BEGIN Provided records

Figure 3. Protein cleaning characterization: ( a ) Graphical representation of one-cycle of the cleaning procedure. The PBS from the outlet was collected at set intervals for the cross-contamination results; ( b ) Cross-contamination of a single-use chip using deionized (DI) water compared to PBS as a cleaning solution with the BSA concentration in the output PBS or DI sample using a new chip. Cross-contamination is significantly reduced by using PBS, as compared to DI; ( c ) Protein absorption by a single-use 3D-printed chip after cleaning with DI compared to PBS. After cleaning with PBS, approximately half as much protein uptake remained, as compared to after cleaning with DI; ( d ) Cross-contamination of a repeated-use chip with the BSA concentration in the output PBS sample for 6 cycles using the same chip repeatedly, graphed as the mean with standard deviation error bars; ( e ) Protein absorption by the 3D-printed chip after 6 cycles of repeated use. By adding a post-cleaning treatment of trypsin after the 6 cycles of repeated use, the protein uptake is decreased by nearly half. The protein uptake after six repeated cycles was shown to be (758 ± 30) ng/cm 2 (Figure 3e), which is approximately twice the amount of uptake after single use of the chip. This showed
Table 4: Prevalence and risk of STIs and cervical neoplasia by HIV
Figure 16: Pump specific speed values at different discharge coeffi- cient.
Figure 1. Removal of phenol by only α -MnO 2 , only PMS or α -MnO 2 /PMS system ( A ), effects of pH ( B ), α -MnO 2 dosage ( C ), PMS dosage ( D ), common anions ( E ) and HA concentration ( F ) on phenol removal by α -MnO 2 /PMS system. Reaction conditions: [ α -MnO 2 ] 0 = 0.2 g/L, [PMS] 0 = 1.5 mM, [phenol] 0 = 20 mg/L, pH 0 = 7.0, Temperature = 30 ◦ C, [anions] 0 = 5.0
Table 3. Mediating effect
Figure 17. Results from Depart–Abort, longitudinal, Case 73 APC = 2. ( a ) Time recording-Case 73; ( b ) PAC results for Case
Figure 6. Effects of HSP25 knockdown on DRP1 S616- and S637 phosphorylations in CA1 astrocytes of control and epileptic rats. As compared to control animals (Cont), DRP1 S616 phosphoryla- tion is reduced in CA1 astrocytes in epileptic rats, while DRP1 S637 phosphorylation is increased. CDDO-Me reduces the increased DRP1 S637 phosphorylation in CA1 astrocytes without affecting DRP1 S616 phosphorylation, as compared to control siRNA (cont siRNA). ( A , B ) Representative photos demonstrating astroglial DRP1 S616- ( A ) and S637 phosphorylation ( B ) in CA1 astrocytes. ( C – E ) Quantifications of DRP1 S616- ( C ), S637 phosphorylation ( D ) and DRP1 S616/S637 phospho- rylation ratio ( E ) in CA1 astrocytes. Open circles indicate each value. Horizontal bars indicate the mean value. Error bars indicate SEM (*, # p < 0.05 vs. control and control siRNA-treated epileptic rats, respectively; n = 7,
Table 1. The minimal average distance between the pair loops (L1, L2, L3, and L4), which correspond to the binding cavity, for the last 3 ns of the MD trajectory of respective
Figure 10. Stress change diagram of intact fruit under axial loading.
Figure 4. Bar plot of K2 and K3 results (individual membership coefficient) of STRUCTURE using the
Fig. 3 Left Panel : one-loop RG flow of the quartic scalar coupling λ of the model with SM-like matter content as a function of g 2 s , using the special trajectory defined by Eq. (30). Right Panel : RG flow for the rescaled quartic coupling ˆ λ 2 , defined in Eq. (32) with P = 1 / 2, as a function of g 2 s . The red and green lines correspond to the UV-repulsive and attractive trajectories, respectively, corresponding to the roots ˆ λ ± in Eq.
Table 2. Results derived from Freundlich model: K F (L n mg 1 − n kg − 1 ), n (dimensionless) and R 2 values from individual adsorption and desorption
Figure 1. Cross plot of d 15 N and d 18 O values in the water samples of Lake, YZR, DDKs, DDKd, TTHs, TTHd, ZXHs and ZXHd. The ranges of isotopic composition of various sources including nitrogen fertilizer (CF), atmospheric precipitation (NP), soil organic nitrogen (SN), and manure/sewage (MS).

END Provided records

▶ _Task requirements_
Would you return all of the data exactly as given?

▶ _Your response_
Figure 3. Protein cleaning characterization: ( a ) Graphical representation of one-cycle of the cleaning procedure. The PBS from the outlet was collected at set intervals for the cross-contamination results; ( b ) Cross-contamination of a single-use chip using deionized (DI) water compared to PBS as a cleaning solution with the BSA concentration in the output PBS or DI sample using a new chip. Cross-contamination is significantly reduced by using PBS, as compared to DI; ( c ) Protein absorption by a single-use 3D-printed chip after cleaning with DI compared to PBS. After cleaning with PBS, approximately half as much protein uptake remained, as compared to after cleaning with DI; ( d ) Cross-contamination of a repeated-use chip with the BSA concentration in the output PBS sample for 6 cycles using the same chip repeatedly, graphed as the mean with standard deviation error bars; ( e ) Protein absorption by the 3D-printed chip after 6 cycles of repeated use. By adding a post-cleaning treatment of trypsin after the 6 cycles of repeated use, the protein uptake is decreased by nearly half. The protein uptake after six repeated cycles was shown to be (758 ± 30) ng/cm 2 (Figure 3e), which is approximately twice the amount of uptake after single use of the chip. This showed
Table 4: Prevalence and risk of STIs and cervical neoplasia by HIV
Figure 16: Pump specific speed values at different discharge coeffi- cient.
Figure 1. Removal of phenol by only α -MnO 2 , only PMS or α -MnO 2 /PMS system ( A ), effects of pH ( B ), α -MnO 2 dosage ( C ), PMS dosage ( D ), common anions ( E ) and HA concentration ( F ) on phenol removal by α -MnO 2 /PMS system. Reaction conditions: [ α -MnO 2 ] 0 = 0.2 g/L, [PMS] 0 = 1.5 mM, [phenol] 0 = 20 mg/L, pH 0 = 7.0, Temperature = 30 ◦ C, [anions] 0 = 5.0
Table 3. Mediating effect
Figure 17. Results from Depart–Abort, longitudinal, Case 73 APC = 2. ( a ) Time recording-Case 73; ( b ) PAC results for Case
Figure 6. Effects of HSP25 knockdown on DRP1 S616- and S637 phosphorylations in CA1 astrocytes of control and epileptic rats. As compared to control animals (Cont), DRP1 S616 phosphoryla- tion is reduced in CA1 astrocytes in epileptic rats, while DRP1 S637 phosphorylation is increased. CDDO-Me reduces the increased DRP1 S637 phosphorylation in CA1 astrocytes without affecting DRP1 S616 phosphorylation, as compared to control siRNA (cont siRNA). ( A , B ) Representative photos demonstrating astroglial DRP1 S616- ( A ) and S637 phosphorylation ( B ) in CA1 astrocytes. ( C – E ) Quantifications of DRP1 S616- ( C ), S637 phosphorylation ( D ) and DRP1 S616/S637 phospho- rylation ratio ( E ) in CA1 astrocytes. Open circles indicate each value. Horizontal bars indicate the mean value. Error bars indicate SEM (*, # p < 0.05 vs. control and control siRNA-treated epileptic rats, respectively; n = 7,
Table 1. The minimal average distance between the pair loops (L1, L2, L3, and L4), which correspond to the binding cavity, for the last 3 ns of the MD trajectory of respective
Figure 10. Stress change diagram of intact fruit under axial loading.
Figure 4. Bar plot of K2 and K3 results (individual membership coefficient) of STRUCTURE using the
Fig. 3 Left Panel : one-loop RG flow of the quartic scalar coupling λ of the model with SM-like matter content as a function of g 2 s , using the special trajectory defined by Eq. (30). Right Panel : RG flow for the rescaled quartic coupling ˆ λ 2 , defined in Eq. (32) with P = 1 / 2, as a function of g 2 s . The red and green lines correspond to the UV-repulsive and attractive trajectories, respectively, corresponding to the roots ˆ λ ± in Eq.
Table 2. Results derived from Freundlich model: K F (L n mg 1 − n kg − 1 ), n (dimensionless) and R 2 values from individual adsorption and desorption
Figure 1. Cross plot of d 15 N and d 18 O values in the water samples of Lake, YZR, DDKs, DDKd, TTHs, TTHd, ZXHs and ZXHd. The ranges of isotopic composition of various sources including nitrogen fertilizer (CF), atmospheric precipitation (NP), soil organic nitrogen (SN), and manure/sewage (MS).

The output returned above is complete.